A long time ago D and I made a decision that he would go to University and get his teaching degree to give him better opportunities for work. Madame I was born soon after he started Uni and Princess S was born while he was still studying. We sold our home because we couldn't afford to pay the overheads and his tuition fees as well. We went into rental homes and both of us are still in rentals today. I stayed out of the workforce until he had finished studying because we would be worse off financially if I got a job.
Then I wanted to start studying. By this time I was working three days a week and our marriage wasn't in a very good place. D was withdrawn from the majority of our family life so I was the main carer (dare I say the only carer for about 95% of the time) of our children. I had to try and fit studying in around everything else. However, when he had studied, he had the luxury of being a full time student, of having me caring for the children 100% of the time and making sure they didn't interrupt his study. But when I wanted to study I had to fit it in around everything else.
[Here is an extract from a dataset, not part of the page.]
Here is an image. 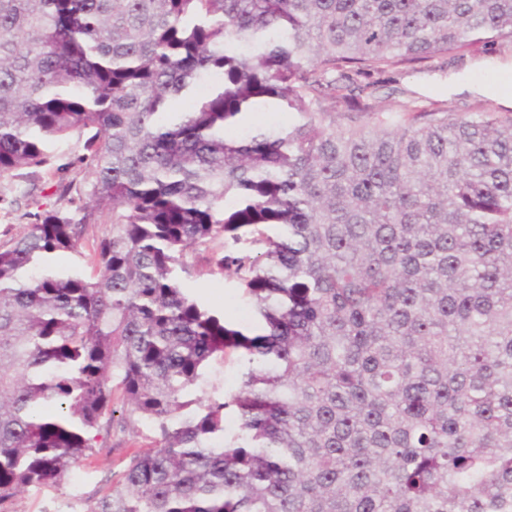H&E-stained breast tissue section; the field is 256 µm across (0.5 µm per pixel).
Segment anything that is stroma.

He would 'watch the children' for me, but in reality that meant him watching tv in the front room, me studying in the back room and the girls playing in the back yard where I could see and hear everything they were doing, and he could see and hear nothing.
Another area where we women seem to get totally shafted after a marriage breakdown. We sacrificed for our husbands to study and establish their careers, we postponed our own plans for study or career advancement, and now we're in a position where we can't study full time, or even part time, because our only work options are to be part time and scrimp by on a minimal income, or work full time for the extra money but have to spend a large portion of it in after school and holiday child care.
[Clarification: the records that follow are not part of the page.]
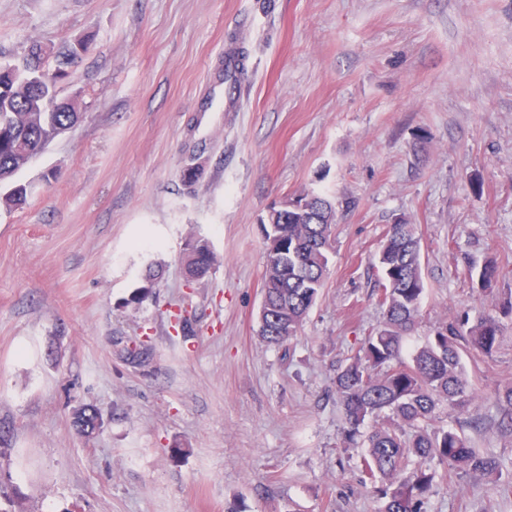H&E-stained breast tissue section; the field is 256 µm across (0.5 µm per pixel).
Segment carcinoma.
I'll list each match as a JSON object with an SVG mask.
<instances>
[{
    "mask_svg": "<svg viewBox=\"0 0 512 512\" xmlns=\"http://www.w3.org/2000/svg\"><path fill=\"white\" fill-rule=\"evenodd\" d=\"M77 62L71 49L51 53L34 44L21 58L0 63V209L23 206L31 186L16 180L19 172L57 137L73 130L82 118L76 100L60 99L57 85L70 77ZM204 175L201 156L194 154L183 169V184L192 190ZM310 209L323 223L304 220L290 210L270 213L275 229L265 232L266 265L263 292L275 320L259 329L263 340L280 345L296 335L324 286L335 205L329 198L306 193ZM187 276L200 279L217 258L204 239L184 247ZM381 273V328L365 337L358 354L336 374V391L345 414V438L357 444L366 421L389 413L392 418L363 435L365 455L362 484L374 488L383 500L381 512H424V496L436 477L470 471L493 473L497 460L471 448L452 428L428 430L437 408H463L472 397L461 354L491 357L501 336V318L512 317V300L484 313L476 324L466 320L435 331L432 340L402 357L404 336L415 326L425 291L420 245L412 224L389 225L376 256ZM478 287L489 290L499 276L493 262L471 267ZM502 422L512 427V385L496 396ZM72 425L86 435L101 427L100 413L81 407Z\"/></svg>",
    "mask_w": 512,
    "mask_h": 512,
    "instance_id": "obj_1",
    "label": "carcinoma"
}]
</instances>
I don't have the same earning potential that D has. That is an absoloute fact. I will never be able to build my superannuation to a level similar to his. Even when the girls are older and both in high school, if one of them is sick it will still fall to me in the first instance to care for them and take time off work, not him.
I don't have the same social life potential that D has. I have the girls with me 12 nights out of 14. If I can't organise my social outings to be on those 2 nights that he has them, I have to try and find a babysitter. I have asked him a few times and altough I know he 'helps out when he can', the reality is he and his partner have a very active social life and often are not available on weekends to look after the girls. This does really annoy me. Especially at times like this last weekend where I just wanted a simple dinner with some friends I hadn't seen in a while. D only looks after them when it fits in with his schedule. So I can only have a social life when it fits in with his schedule. Except that this weekend my two single super mums came through and each took one of my girls. It was so good, I had a great time at the dinner and the girls each had a great time with their friends. But it annoys me that D doesn't get that it's his responsibility to look after  his children. He never did get that, so it's just ridiculous for me to expect it now, but I still do.....
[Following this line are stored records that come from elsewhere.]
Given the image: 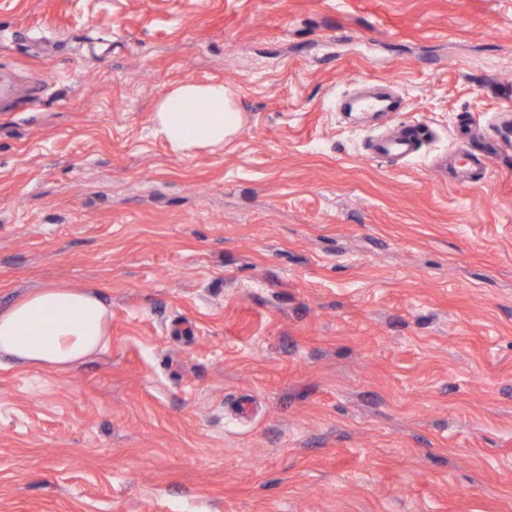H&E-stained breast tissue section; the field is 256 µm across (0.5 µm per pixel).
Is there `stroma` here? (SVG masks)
Returning <instances> with one entry per match:
<instances>
[{"instance_id":"obj_1","label":"stroma","mask_w":512,"mask_h":512,"mask_svg":"<svg viewBox=\"0 0 512 512\" xmlns=\"http://www.w3.org/2000/svg\"><path fill=\"white\" fill-rule=\"evenodd\" d=\"M0 309L96 289L107 346L0 364V512H512V0H0ZM392 84L402 166L337 100ZM182 81L223 151L151 133ZM194 102L206 112L194 106L182 112H198L192 127L181 122L182 106ZM243 124V114L238 101L224 82H182L170 88L158 101L153 118V135L170 146L175 152L190 156L197 150L224 149V140L236 133ZM498 117L491 128L493 135L500 143V147L505 152H511L512 148V114L511 110H503L498 113ZM425 135L426 130L421 124L403 123L392 127L387 134L373 137L367 146L376 158L407 162L417 155ZM462 164L455 167L457 180L465 184H475L485 177L493 156L488 153L479 154L465 152Z\"/></svg>"}]
</instances>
Another issue came up in our discussions on the weekend that is bothering me. One of my friends has done a great job of applying herself to work and earning a decent income for her and her children whilst her husband 'isn't able to get much work'. Typically the suspicion is that he is doing cash work and not claiming it so he doesn't have to support his children. The twist comes in that because she's earning a normal wage and he isn't, and he has their children for 5 nights a fortnight, she now has to pay him child support!!!!! Farrrrrrr out! When I look at our situation I can see that could easily happen to us as well. Even though D is only still at 2 nights a fortnight and my income is about half what my friends is, I know that D isn't working much at all so doesn't have much income. If we get to the point that I have to pay him child support, I might do some serious harm to someone.
You try and do the best by your children and allow them to see their dad as often as they want, even though he is a moronic, self centred, cheating, lying piece of crap, and then you have to pay for the privilege....... now that is a system that really sucks the goodness out of the divorced world.
I have lots of things to be thankful for in my particular situation with D. The sense of good will on both sides is rare and appreciated. But there are still a lot of things about being a single parent, and in particular about being his ex wife, that actually really suck.